Far more seriously, on the current ground scale, unit frontages are correct, but the depths of the units are well out of scale. A battalion in column looks very nice, but it takes up far too much space, front-to-back. When the reserves come on, everything can grind to a halt because there is no room to manoeuvre.
As it is, Élan works fine up to maybe 20 battalions a side plus cavalry plus etc etc. At that point major traffic jams can set in, especially if the terrain is hilly. OK - easy - keep the battle smaller. Well, that's a bit of a heavy constraint. Particularly so since quite a lot of my games come from campaigns, and it seems unreasonable to outlaw battles over a certain size just because the rules and the available table can't cope. The Emperor wouldn’t care for that.
It would be possible to use a bigger table - I have a fantasy about putting a 30 foot x 8 foot table in a marquee in the garden, but at that point we are probably getting silly. I also have a rather worrying thought that the neighbours might catch glimpses of me fighting a solo action in such a setting. Hmmm. Another solution is needed.
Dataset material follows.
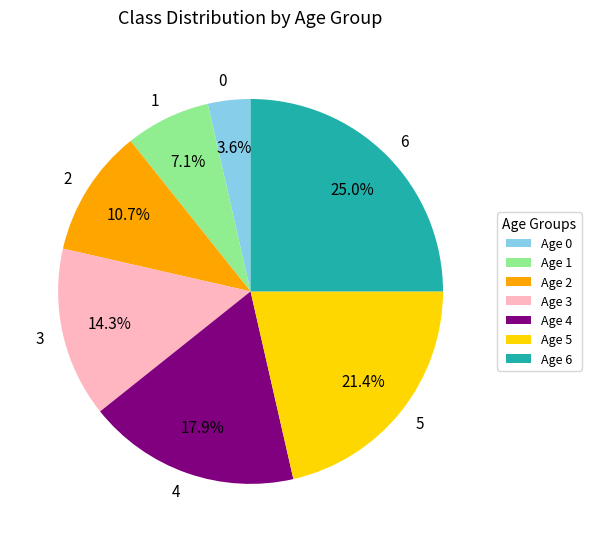

Is there a majority slice in this chart?

No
No, I believe the answer is just to have an alternate set of rules which allows bigger actions. I have a preliminary sketch for a big-battle variant which is provisionally titled Élan MEP. Reluctantly, I have to admit that MEP comes from "moins est plus", which started life as a joke. As sketched out, MEP uses double the bound length (one hour of real time), double the ground scale (one hex becomes 500 paces, or a quarter of a mile) and FOUR times the figures scale (which means that a 750-man battalion will be a single 6-figure base rather than a formation of 4 such bases). The effect of this is that a brigade, instead of being a collection of battalions each of which occupies a hex on the battlefield, will occupy a single hex in total.
Much of the tactical deployment will be simplified, and thus some rules will have no place in the new game. For example, Élan’s fixation with unit formations will largely disappear. I have a feeling that it will still be necessary to be able to place an infantry brigade in square(s) for special occasions, but otherwise we should assume that the brigade commanders (who will no longer appear on the table) will look after battalion formations and all that. Once again, the game is getting more and more like a boardgame, but that is what happens as your helicopter-view gets higher and higher - the individual soldiers become less significant.
When I started thinking about this, I was quite excited to realise that I could, at last, do a re-fight of Salamanca if the big game works properly. Why on earth I would choose to do this, and what it would prove if I did, I haven't thought through yet. But the idea that I could if I wanted to was strangely appealing.
That's really all I want to say about this at present. I am hoping that the rules from Élan which deal with command, weather, concealment, army morale and a few other things will just drop into the new game with some minor tweaks in the arithmetic. Other bits will be trickier - my guess is that some of the nippier elements will be decisions about stuff to leave out. I have a strong fancy for borrowing some of the combat and morale mechanisms from Howard Whitehouse's Old Trousers game, which is elegant and, most importantly, simple. Anyway, you get the idea. More of this another time.